[Records from a data source]
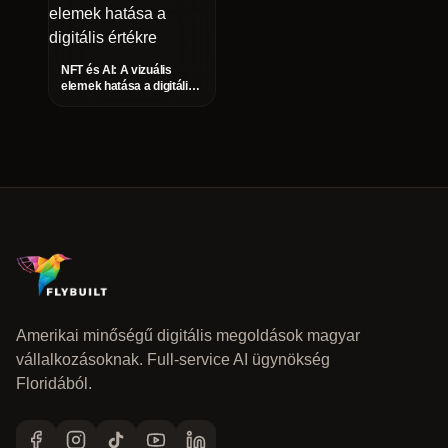
NFT és AI: A vizuális
elemek hatása a digitális
értékre
Amerikai minőségű digitális megoldások magyar
vállalkozásoknak. Full-service AI ügynökség
Floridából.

Aim of the task: Quote the text read from every item above word for word, keeping its line breaks. Leave the pictures out of your answer.

Your solution:
NFT és AI: A vizuális
elemek hatása a digitális
értékre
Amerikai minőségű digitális megoldások magyar
vállalkozásoknak. Full-service AI ügynökség
Floridából.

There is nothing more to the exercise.